Hervey Samuel D, vonHoldt Bridgett M, Romanski Mark C, Wheeldon Tyler J, Patterson Brent R, Brzeski Kristin E
College of Forest Resources and Environmental Sciences Michigan Technological University Houghton Michigan USA.
Department of Ecology and Evolutionary Biology Princeton University Princeton New Jersey USA.
Ecol Evol. 2025 Apr 21;15(4):e71240. doi: 10.1002/ece3.71240. eCollection 2025 Apr.
The application of noninvasive genetic methods toward the field of conservation has increased our understanding of many wildlife populations that are difficult to sample, allowing for better management. In molecular ecology, the use of noninvasive sampling became widely feasible with the advent of microsatellites, a highly polymorphic, short-length marker that could be genotyped from low-quality DNA sources. Despite decades of use, many microsatellite panels continue to suffer from high genotyping error rates, allelic dropout, and limited reproducibility across laboratories. To address these issues, single nucleotide polymorphisms (SNPs) offer advantages such as lower genotyping error rates, avoidance of allelic dropout due to consistent allele length, and automated calling through bioinformatic pipelines, reducing human subjectivity and error. Given the advantages SNPs provide relative to microsatellites as a molecular marker, the use of SNP panels and specifically, the method of genotyping-in-thousands by sequencing (GTseq) has gained popularity.

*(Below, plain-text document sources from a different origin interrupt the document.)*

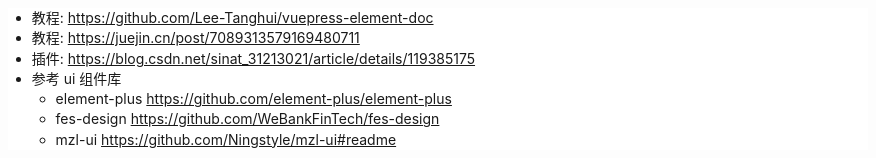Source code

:   - 教程: https://github.com/Lee-Tanghui/vuepress-element-doc
  - 教程: https://juejin.cn/post/7089313579169480711
  - 插件: https://blog.csdn.net/sinat_31213021/article/details/119385175
- 参考 ui 组件库
  - element-plus https://github.com/element-plus/element-plus
  - fes-design https://github.com/WeBankFinTech/fes-design
  - mzl-ui https://github.com/Ningstyle/mzl-ui#readme
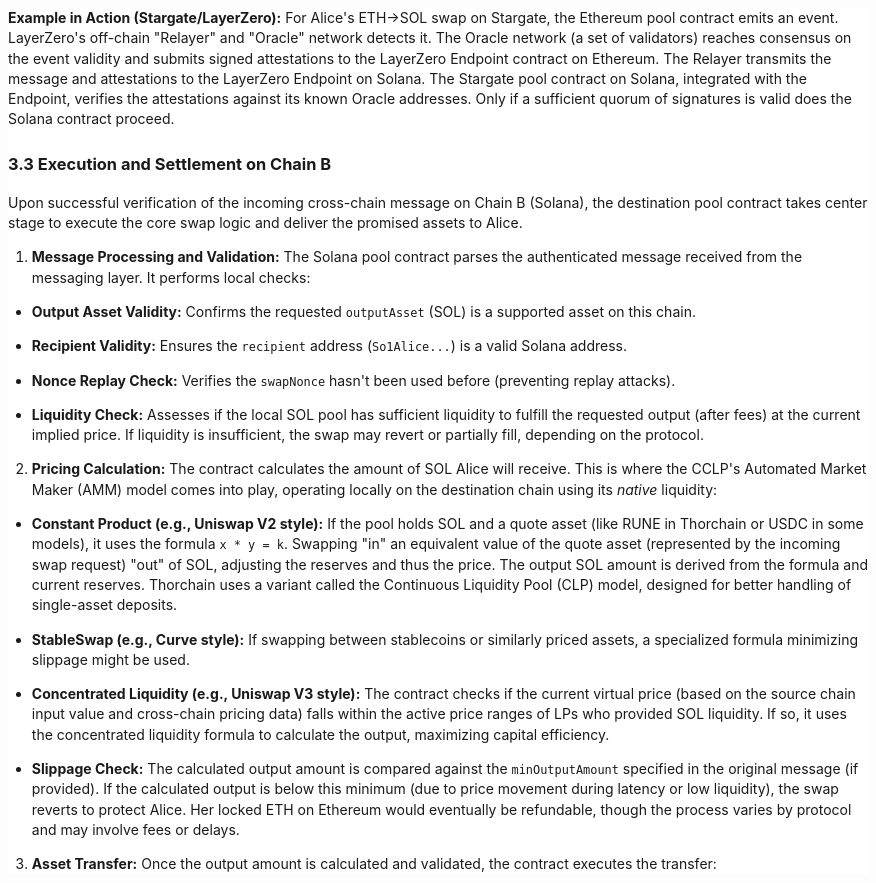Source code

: **Example in Action (Stargate/LayerZero):** For Alice's ETH->SOL swap on Stargate, the Ethereum pool contract emits an event. LayerZero's off-chain "Relayer" and "Oracle" network detects it. The Oracle network (a set of validators) reaches consensus on the event validity and submits signed attestations to the LayerZero Endpoint contract on Ethereum. The Relayer transmits the message and attestations to the LayerZero Endpoint on Solana. The Stargate pool contract on Solana, integrated with the Endpoint, verifies the attestations against its known Oracle addresses. Only if a sufficient quorum of signatures is valid does the Solana contract proceed.

### 3.3 Execution and Settlement on Chain B

Upon successful verification of the incoming cross-chain message on Chain B (Solana), the destination pool contract takes center stage to execute the core swap logic and deliver the promised assets to Alice.

1.  **Message Processing and Validation:** The Solana pool contract parses the authenticated message received from the messaging layer. It performs local checks:

*   **Output Asset Validity:** Confirms the requested `outputAsset` (SOL) is a supported asset on this chain.

*   **Recipient Validity:** Ensures the `recipient` address (`So1Alice...`) is a valid Solana address.

*   **Nonce Replay Check:** Verifies the `swapNonce` hasn't been used before (preventing replay attacks).

*   **Liquidity Check:** Assesses if the local SOL pool has sufficient liquidity to fulfill the requested output (after fees) at the current implied price. If liquidity is insufficient, the swap may revert or partially fill, depending on the protocol.

2.  **Pricing Calculation:** The contract calculates the amount of SOL Alice will receive. This is where the CCLP's Automated Market Maker (AMM) model comes into play, operating locally on the destination chain using its *native* liquidity:

*   **Constant Product (e.g., Uniswap V2 style):** If the pool holds SOL and a quote asset (like RUNE in Thorchain or USDC in some models), it uses the formula `x * y = k`. Swapping "in" an equivalent value of the quote asset (represented by the incoming swap request) "out" of SOL, adjusting the reserves and thus the price. The output SOL amount is derived from the formula and current reserves. Thorchain uses a variant called the Continuous Liquidity Pool (CLP) model, designed for better handling of single-asset deposits.

*   **StableSwap (e.g., Curve style):** If swapping between stablecoins or similarly priced assets, a specialized formula minimizing slippage might be used.

*   **Concentrated Liquidity (e.g., Uniswap V3 style):** The contract checks if the current virtual price (based on the source chain input value and cross-chain pricing data) falls within the active price ranges of LPs who provided SOL liquidity. If so, it uses the concentrated liquidity formula to calculate the output, maximizing capital efficiency.

*   **Slippage Check:** The calculated output amount is compared against the `minOutputAmount` specified in the original message (if provided). If the calculated output is below this minimum (due to price movement during latency or low liquidity), the swap reverts to protect Alice. Her locked ETH on Ethereum would eventually be refundable, though the process varies by protocol and may involve fees or delays.

3.  **Asset Transfer:** Once the output amount is calculated and validated, the contract executes the transfer:
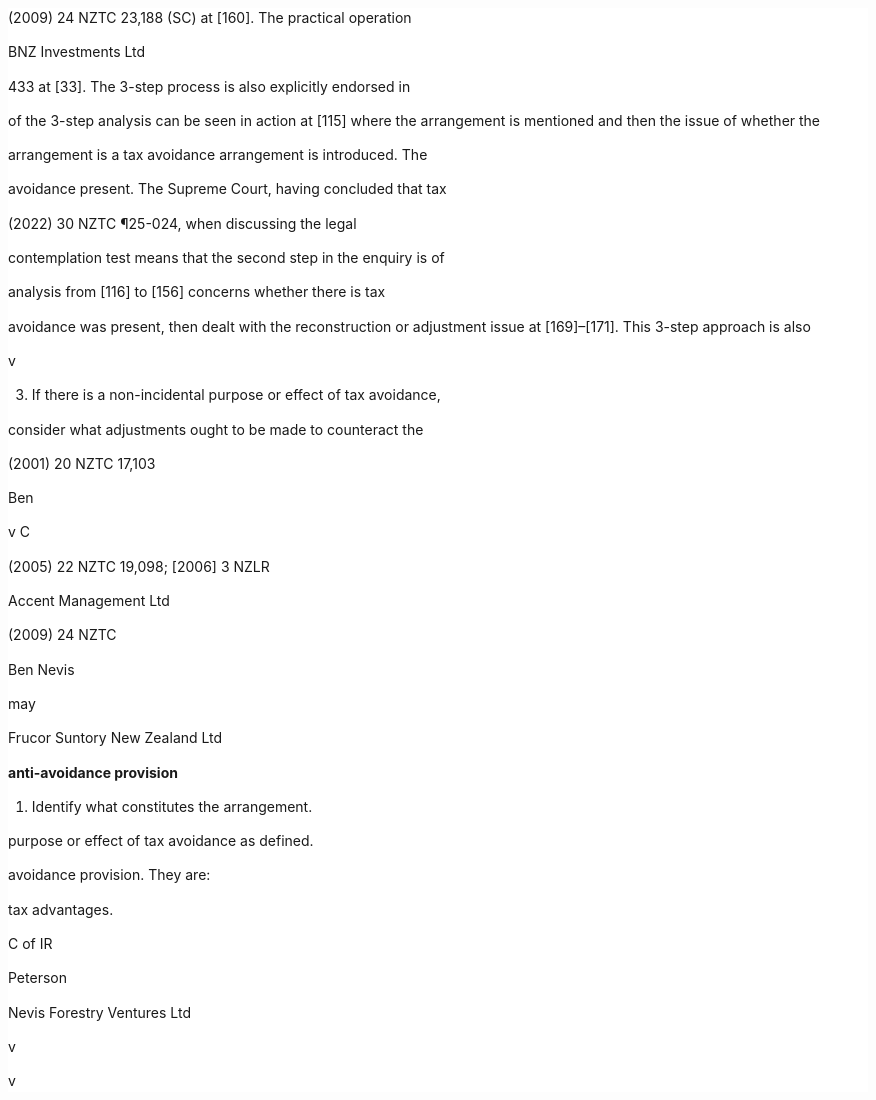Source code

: (2009) 24 NZTC 23,188 (SC) at [160]. The practical operation

BNZ Investments Ltd

433 at [33]. The 3-step process is also explicitly endorsed in

of the 3-step analysis can be seen in action at [115] where the arrangement is mentioned and then the issue of whether the

arrangement is a tax avoidance arrangement is introduced. The

avoidance present. The Supreme Court, having concluded that tax

(2022) 30 NZTC ¶25-024, when discussing the legal

contemplation test means that the second step in the enquiry is of

analysis from [116] to [156] concerns whether there is tax

avoidance was present, then dealt with the reconstruction or adjustment issue at [169]–[171]. This 3-step approach is also

v

3. If there is a non-incidental purpose or effect of tax avoidance,

consider what adjustments ought to be made to counteract the

(2001) 20 NZTC 17,103

Ben

 v C

(2005) 22 NZTC 19,098; [2006] 3 NZLR

Accent Management Ltd

(2009) 24 NZTC

Ben Nevis

may

Frucor Suntory New Zealand Ltd

**anti-avoidance provision**

1. Identify what constitutes the arrangement.

purpose or effect of tax avoidance as defined.

avoidance provision. They are:

tax advantages.

C of IR

Peterson

Nevis Forestry Ventures Ltd

v

v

Here, we developed a GTseq panel for western Great Lakes canids comprised of 196 loci, capable of species identification, accurately inferring sex (97.2%), identifying unique individuals (probability of identity = 6.71e), assigning relationships (false positive rate = 9.34e), and assigning genotypes with low error (0.39%). In an attempt to improve genotyping success with low-quality samples, we found that while increasing the number of PCR cycles yielded a higher percentage of genotyped loci, it also increased on-target reads in negative PCR controls. We suggest approaching this manipulation with caution and emphasize the importance of including and reporting negative PCR controls. Further, quantitative PCR was a powerful method to estimate host-specific DNA concentrations, enabling conservative sample selection for library preparation with respect to GTseq affordability.

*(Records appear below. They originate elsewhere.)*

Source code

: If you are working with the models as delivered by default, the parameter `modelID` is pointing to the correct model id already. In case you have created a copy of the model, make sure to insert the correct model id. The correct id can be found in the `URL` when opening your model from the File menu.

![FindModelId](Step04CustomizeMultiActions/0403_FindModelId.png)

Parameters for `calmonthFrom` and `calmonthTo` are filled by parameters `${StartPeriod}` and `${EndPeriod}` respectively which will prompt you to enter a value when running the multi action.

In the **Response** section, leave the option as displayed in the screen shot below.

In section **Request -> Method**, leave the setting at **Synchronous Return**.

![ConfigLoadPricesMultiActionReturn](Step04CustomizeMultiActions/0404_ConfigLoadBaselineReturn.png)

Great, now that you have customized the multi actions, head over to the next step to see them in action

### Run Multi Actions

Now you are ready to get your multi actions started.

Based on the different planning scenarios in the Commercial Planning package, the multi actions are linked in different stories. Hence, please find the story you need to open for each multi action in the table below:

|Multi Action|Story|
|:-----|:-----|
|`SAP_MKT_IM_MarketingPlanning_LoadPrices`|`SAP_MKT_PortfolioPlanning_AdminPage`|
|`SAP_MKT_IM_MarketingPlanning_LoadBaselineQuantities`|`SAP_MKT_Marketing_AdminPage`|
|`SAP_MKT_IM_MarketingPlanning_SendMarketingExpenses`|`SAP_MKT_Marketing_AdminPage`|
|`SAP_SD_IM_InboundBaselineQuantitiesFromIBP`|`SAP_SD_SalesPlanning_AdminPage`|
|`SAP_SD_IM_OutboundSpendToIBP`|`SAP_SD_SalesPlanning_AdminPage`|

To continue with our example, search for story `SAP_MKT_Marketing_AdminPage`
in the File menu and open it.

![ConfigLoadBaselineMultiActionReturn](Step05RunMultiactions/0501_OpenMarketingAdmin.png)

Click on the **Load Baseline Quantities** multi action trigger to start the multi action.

非侵入性遗传方法在保护领域的应用增进了我们对许多难以采样的野生动物种群的了解,有助于更好地进行管理。在分子生态学中,随着微卫星的出现,非侵入性采样变得广泛可行,微卫星是一种高度多态的短长度标记,可以从低质量DNA来源进行基因分型。尽管使用了数十年,但许多微卫星面板仍然存在基因分型错误率高、等位基因缺失以及不同实验室间再现性有限的问题。为了解决这些问题,单核苷酸多态性(SNP)具有一些优势,如较低的基因分型错误率、由于等位基因长度一致而避免等位基因缺失,以及通过生物信息学管道进行自动判型,减少了人为主观性和误差。鉴于SNP相对于微卫星作为分子标记所具有的优势,SNP面板的使用,特别是通过测序进行数千样本基因分型(GTseq)的方法越来越受欢迎。在此,我们为大湖西部地区的犬科动物开发了一个由196个位点组成的GTseq面板,该面板能够进行物种鉴定、准确推断性别(97.2%)、识别独特个体(个体识别概率 = 6.71e)、确定亲缘关系(假阳性率 = 9.34e)以及以低错误率(0.39%)确定基因型。为了提高低质量样本的基因分型成功率,我们发现虽然增加PCR循环次数会使基因分型位点的百分比更高,但也会增加阴性PCR对照中的靶向读数。我们建议谨慎进行这种操作,并强调纳入和报告阴性PCR对照的重要性。此外,定量PCR是估计宿主特异性DNA浓度的有效方法,对于GTseq的成本效益而言,能够在文库制备时进行保守的样本选择。